Two local authors have recently published books, and we talked to each of them about their inspirations and process. Sarah Ahiers’ first book, Assassin’s Heart, came out last year and was a 2017 Minnesota Book Award finalist. The sequel, Thief’s Cunning, was released in June. Joseph Kuefler’s first book, Beyond the Pond, was published in 2015, his second, Rulers of the Playground, this past spring.
Kuefler, a digital entrepreneur and creative director, went looking for a passion project in 2014. Kuefler has three children (ages 15, 4 and 2) and a creative bent, so kids’ books seemed like a natural fit. “I’m a visual person, so it felt like a marriage of all my passions and one that worked well in my life,” he says.

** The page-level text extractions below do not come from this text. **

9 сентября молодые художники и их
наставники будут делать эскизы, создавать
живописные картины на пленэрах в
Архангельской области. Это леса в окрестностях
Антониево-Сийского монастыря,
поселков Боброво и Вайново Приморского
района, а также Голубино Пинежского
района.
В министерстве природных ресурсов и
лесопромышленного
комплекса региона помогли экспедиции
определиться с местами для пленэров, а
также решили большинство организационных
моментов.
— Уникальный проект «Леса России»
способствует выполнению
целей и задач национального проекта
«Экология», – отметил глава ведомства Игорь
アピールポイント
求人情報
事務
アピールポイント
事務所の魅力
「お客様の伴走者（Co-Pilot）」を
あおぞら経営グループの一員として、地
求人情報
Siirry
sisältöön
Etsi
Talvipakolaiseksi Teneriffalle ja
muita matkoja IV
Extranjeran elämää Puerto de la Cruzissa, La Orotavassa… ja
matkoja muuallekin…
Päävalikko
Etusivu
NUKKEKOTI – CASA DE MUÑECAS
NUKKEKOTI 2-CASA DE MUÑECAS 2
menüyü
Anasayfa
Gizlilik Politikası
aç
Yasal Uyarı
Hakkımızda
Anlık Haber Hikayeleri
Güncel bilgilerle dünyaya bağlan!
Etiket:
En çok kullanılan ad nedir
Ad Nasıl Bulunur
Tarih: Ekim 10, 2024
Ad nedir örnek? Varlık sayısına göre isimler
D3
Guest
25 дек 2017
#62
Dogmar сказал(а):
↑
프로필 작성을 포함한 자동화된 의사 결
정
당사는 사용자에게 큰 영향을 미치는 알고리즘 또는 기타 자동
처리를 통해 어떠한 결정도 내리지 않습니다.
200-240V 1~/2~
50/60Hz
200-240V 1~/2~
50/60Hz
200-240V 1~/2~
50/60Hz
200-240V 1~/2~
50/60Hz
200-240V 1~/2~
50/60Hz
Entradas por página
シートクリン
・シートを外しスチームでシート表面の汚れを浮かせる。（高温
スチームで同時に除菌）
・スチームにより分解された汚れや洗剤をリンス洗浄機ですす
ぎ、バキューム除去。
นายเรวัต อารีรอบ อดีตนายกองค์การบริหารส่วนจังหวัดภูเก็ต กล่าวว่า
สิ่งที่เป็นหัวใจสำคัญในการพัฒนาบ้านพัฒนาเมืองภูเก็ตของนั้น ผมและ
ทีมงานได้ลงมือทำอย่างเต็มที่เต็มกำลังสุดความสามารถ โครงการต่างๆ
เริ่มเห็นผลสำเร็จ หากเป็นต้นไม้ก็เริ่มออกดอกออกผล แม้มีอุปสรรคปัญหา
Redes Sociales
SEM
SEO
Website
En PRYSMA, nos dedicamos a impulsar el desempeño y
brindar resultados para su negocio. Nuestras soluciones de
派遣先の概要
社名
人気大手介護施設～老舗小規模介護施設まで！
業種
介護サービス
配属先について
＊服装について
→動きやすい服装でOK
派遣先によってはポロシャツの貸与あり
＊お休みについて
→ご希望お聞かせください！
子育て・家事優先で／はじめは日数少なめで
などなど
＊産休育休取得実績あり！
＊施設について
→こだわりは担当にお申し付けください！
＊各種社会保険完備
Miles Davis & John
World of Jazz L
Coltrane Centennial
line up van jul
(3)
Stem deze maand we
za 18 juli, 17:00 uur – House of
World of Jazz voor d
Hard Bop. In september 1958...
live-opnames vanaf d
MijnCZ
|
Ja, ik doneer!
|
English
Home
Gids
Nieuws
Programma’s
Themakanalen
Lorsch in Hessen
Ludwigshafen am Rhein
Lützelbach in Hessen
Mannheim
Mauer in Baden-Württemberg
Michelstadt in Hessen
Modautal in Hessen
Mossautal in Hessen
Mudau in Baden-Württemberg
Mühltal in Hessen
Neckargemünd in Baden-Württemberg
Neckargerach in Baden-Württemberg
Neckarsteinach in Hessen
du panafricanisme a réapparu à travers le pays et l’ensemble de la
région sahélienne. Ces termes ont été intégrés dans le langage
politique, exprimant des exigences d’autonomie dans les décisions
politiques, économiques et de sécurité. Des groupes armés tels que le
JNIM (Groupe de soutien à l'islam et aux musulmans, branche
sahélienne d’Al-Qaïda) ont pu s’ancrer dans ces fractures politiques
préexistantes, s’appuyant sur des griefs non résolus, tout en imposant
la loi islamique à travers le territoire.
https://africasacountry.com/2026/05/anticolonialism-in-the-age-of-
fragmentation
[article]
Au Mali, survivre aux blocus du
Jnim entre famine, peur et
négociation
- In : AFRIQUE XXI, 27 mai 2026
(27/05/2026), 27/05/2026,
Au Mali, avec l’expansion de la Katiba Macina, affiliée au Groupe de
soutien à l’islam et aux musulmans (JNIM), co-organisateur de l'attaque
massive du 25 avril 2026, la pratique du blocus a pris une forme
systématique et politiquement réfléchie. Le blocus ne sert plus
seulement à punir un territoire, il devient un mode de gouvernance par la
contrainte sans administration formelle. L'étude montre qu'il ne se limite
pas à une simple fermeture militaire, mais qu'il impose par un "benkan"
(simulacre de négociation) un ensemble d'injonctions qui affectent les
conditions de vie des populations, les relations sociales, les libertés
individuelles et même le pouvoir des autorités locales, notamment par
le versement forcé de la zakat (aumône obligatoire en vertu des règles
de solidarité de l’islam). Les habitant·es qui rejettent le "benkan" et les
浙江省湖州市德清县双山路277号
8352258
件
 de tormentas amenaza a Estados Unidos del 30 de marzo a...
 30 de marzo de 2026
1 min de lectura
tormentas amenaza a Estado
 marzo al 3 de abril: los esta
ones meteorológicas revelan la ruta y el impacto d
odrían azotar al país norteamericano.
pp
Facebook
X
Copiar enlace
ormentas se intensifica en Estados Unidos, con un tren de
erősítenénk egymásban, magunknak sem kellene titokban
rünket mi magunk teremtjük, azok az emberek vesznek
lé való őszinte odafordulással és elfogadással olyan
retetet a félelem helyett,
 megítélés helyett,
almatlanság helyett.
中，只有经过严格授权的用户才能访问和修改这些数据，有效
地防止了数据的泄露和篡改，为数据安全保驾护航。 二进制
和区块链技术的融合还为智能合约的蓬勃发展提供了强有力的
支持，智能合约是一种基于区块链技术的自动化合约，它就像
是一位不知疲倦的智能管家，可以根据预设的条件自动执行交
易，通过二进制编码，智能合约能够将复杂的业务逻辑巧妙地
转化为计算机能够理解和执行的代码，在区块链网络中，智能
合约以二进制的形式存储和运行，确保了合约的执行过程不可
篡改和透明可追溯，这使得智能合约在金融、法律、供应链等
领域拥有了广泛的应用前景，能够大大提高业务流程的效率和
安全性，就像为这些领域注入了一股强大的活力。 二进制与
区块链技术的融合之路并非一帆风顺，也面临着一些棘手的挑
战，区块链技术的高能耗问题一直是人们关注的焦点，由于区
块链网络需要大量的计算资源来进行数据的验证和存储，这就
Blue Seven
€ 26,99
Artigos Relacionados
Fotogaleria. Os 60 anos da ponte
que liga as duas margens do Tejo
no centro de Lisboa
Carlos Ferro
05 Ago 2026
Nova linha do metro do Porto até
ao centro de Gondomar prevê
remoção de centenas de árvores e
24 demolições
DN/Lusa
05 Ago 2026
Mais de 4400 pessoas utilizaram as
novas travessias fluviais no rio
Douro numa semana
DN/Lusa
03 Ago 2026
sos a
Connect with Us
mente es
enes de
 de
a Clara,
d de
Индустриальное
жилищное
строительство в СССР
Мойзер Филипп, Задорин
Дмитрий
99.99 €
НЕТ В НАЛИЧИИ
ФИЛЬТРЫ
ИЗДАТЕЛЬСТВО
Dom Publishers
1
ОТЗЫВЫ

Between his children, career and marriage, Kuefler says his productivity sometimes means sacrificing sleep. “I’ve built my life around productivity, in a sense. My process has grown to be just about finding productivity in the little minutes between raising kids and a career,” he says.
Kuefler’s illustrations are somehow both vibrant and subdued, and each book has its own aesthetic. Beyond the Pond has a subtle, ethereal palette, fitting the story—a boy discovers his backyard pond is bottomless, and dives through to the magical and frightening world on the other side. Rulers of the Playground has a more everyday setting, telling the story of two kids vying for control; its aesthetic is brighter, leaning toward geometric pops on a white field.
Each book has taken about a year and a half from inception to being publication-ready, and the easiest part for Kuefler is the initial spark of an idea—he has more ideas than he’ll ever get to, he says. After that, “the rest [of the process] is something slightly less painful than torture.” He enjoys the creative outlet, and credits his art teacher, Lou Ferreri, recently retired from White Bear Lake Area High School, with helping him discover the arts, not only as a passion but also a career path.
Ahiers started writing as a high school freshman, creating fan fiction with her friends. “I’ve always been a person who’s really prone to loving stories,” she says. There wasn’t as much literature geared toward young adults then, and she relishes writing for that age group now.
Ahiers has fond childhood memories of her mom reading whatever book was on her own shelf to her and her siblings; this included work by Stephen King, which they really loved, and she says probably served as inspiration for her darker writing now. In fifth grade, she discovered horror, mystery and fantasy genres, and became a voracious reader.
Thief’s Cunning is about how our actions have consequences, even when we do the right thing. And since her first book ended up being about a girl and the men in her life—“it didn’t even pass the Bechdel test” after editing, she jokes—Ahiers wanted to explore relationships between women, including the main character’s relationship with her mother.
Ahiers has a day job at UnitedHealth, but tries to write Monday through Thursday, aiming for 1,500 words per day; since she’s a fast typist, that usually means about an hour. Usually she writes in her home office, with her dogs as company.
“Being an author is so much different than you think it’ll be,” Ahiers says. Publishers expect authors to do a lot of marketing and come up with clever and creative ways to sell their books, she notes. But her childhood enthusiasm for stories hasn’t waned, and she’s having fun creating fiction for readers who are now the age she was when she fell in love with writing.